──────── Information provided ────────

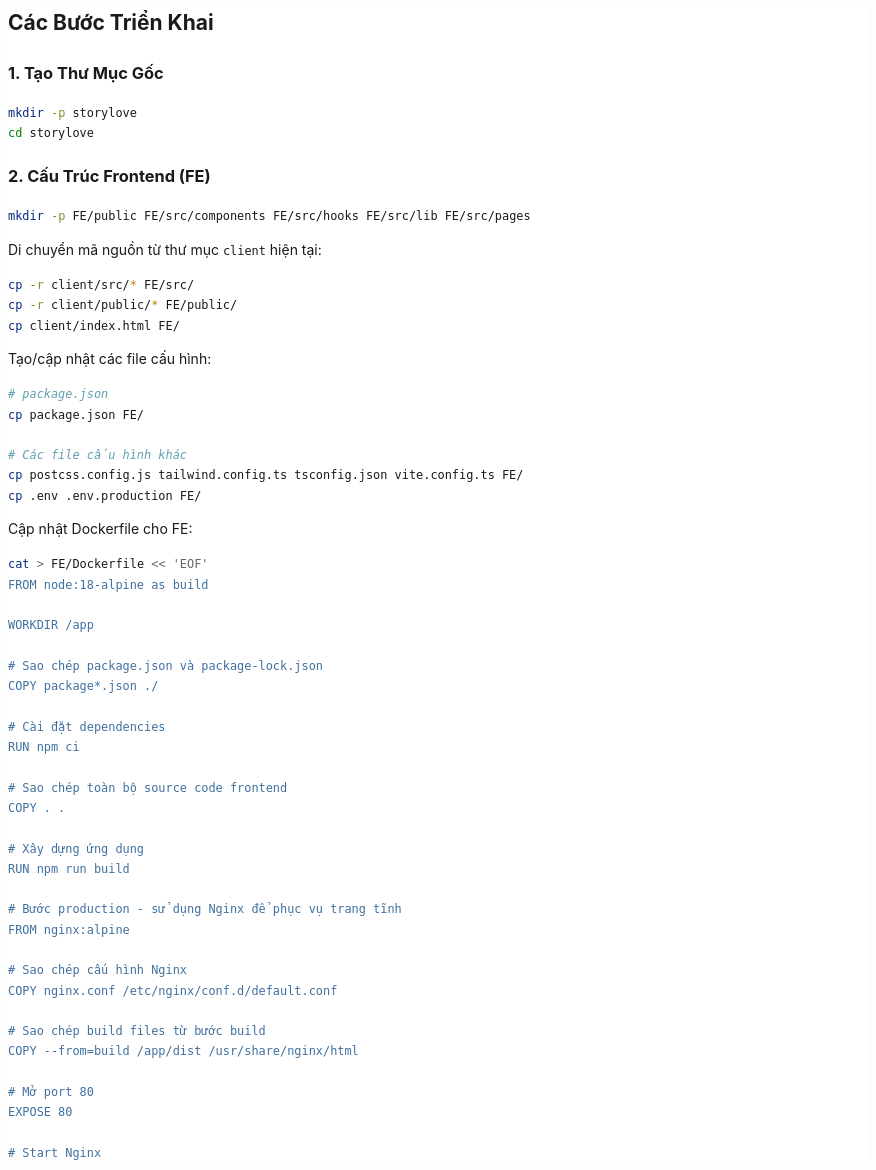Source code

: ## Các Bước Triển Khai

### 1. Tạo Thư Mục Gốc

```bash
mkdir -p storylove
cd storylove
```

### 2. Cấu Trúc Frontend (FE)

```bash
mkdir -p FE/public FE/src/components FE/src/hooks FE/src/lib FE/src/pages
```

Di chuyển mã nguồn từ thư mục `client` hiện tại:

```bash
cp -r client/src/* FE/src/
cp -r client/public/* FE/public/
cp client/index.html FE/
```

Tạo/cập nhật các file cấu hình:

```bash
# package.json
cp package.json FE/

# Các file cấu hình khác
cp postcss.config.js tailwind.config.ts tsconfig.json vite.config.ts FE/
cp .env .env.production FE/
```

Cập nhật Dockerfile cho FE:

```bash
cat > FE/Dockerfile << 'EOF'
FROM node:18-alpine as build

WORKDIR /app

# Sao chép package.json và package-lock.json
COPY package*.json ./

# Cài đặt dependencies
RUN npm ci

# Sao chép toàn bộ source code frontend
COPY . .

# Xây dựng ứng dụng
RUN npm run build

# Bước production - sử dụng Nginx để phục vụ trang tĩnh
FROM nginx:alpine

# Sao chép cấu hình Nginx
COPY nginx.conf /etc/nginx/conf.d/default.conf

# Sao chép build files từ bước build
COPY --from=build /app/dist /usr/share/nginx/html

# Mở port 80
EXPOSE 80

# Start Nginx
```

────────
──────── Information provided ────────

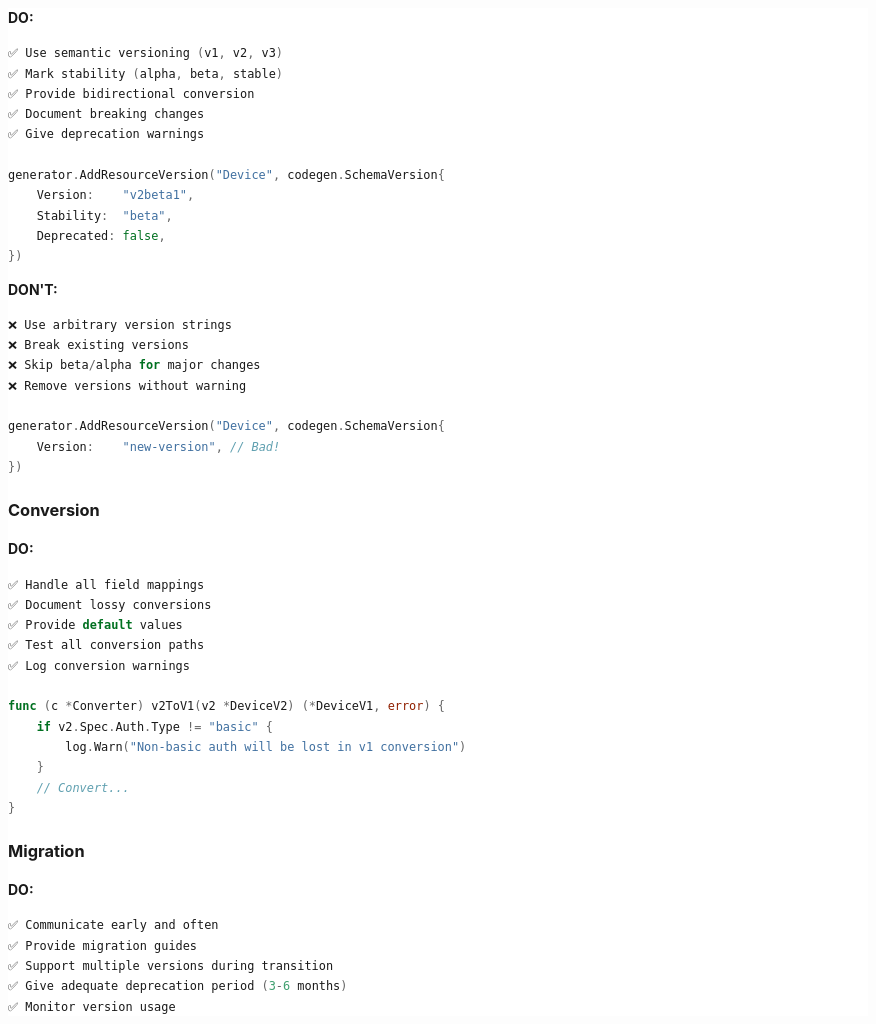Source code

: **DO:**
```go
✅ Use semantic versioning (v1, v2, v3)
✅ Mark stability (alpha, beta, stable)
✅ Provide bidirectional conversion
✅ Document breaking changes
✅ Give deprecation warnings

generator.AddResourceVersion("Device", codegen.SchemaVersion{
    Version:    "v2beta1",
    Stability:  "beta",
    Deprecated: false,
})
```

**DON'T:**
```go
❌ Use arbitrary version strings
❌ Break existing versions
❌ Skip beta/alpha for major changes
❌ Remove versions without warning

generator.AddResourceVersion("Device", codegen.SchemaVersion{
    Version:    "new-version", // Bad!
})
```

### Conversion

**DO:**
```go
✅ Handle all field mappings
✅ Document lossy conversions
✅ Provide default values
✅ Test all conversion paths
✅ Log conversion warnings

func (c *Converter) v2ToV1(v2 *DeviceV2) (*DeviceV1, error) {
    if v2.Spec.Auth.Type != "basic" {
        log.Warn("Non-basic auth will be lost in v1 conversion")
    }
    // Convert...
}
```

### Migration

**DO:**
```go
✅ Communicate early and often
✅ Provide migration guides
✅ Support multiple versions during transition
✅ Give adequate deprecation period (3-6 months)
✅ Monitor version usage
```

────────
──────── Information provided ────────

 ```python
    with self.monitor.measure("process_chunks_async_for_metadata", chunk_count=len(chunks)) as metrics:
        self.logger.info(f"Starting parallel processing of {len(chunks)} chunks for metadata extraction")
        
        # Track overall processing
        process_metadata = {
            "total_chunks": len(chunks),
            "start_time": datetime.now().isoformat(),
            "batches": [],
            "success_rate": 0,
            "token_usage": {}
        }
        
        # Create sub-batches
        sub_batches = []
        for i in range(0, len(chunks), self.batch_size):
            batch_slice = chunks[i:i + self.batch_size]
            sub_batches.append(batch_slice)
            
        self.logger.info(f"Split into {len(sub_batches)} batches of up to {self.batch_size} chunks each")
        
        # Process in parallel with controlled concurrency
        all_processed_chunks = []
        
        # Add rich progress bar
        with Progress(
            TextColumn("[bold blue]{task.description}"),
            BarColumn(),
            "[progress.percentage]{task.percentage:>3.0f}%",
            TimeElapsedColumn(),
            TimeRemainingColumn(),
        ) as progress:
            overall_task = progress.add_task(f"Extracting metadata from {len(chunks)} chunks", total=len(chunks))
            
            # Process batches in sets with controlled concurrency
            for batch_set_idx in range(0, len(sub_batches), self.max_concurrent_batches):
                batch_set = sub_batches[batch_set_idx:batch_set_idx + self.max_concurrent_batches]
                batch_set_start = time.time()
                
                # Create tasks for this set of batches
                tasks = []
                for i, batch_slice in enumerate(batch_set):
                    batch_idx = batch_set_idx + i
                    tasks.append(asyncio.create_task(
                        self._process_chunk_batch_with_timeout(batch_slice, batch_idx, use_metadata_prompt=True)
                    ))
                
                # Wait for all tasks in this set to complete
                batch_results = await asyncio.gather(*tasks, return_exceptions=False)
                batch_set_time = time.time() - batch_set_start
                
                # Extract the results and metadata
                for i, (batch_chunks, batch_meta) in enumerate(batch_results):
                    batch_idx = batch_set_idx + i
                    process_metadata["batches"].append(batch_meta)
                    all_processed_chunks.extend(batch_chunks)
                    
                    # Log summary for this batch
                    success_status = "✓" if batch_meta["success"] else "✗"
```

────────

### Your instructions
In the records above, find each line holding "range" and copy it.

### Output below
        for i in range(0, len(chunks), self.batch_size):
            for batch_set_idx in range(0, len(sub_batches), self.max_concurrent_batches):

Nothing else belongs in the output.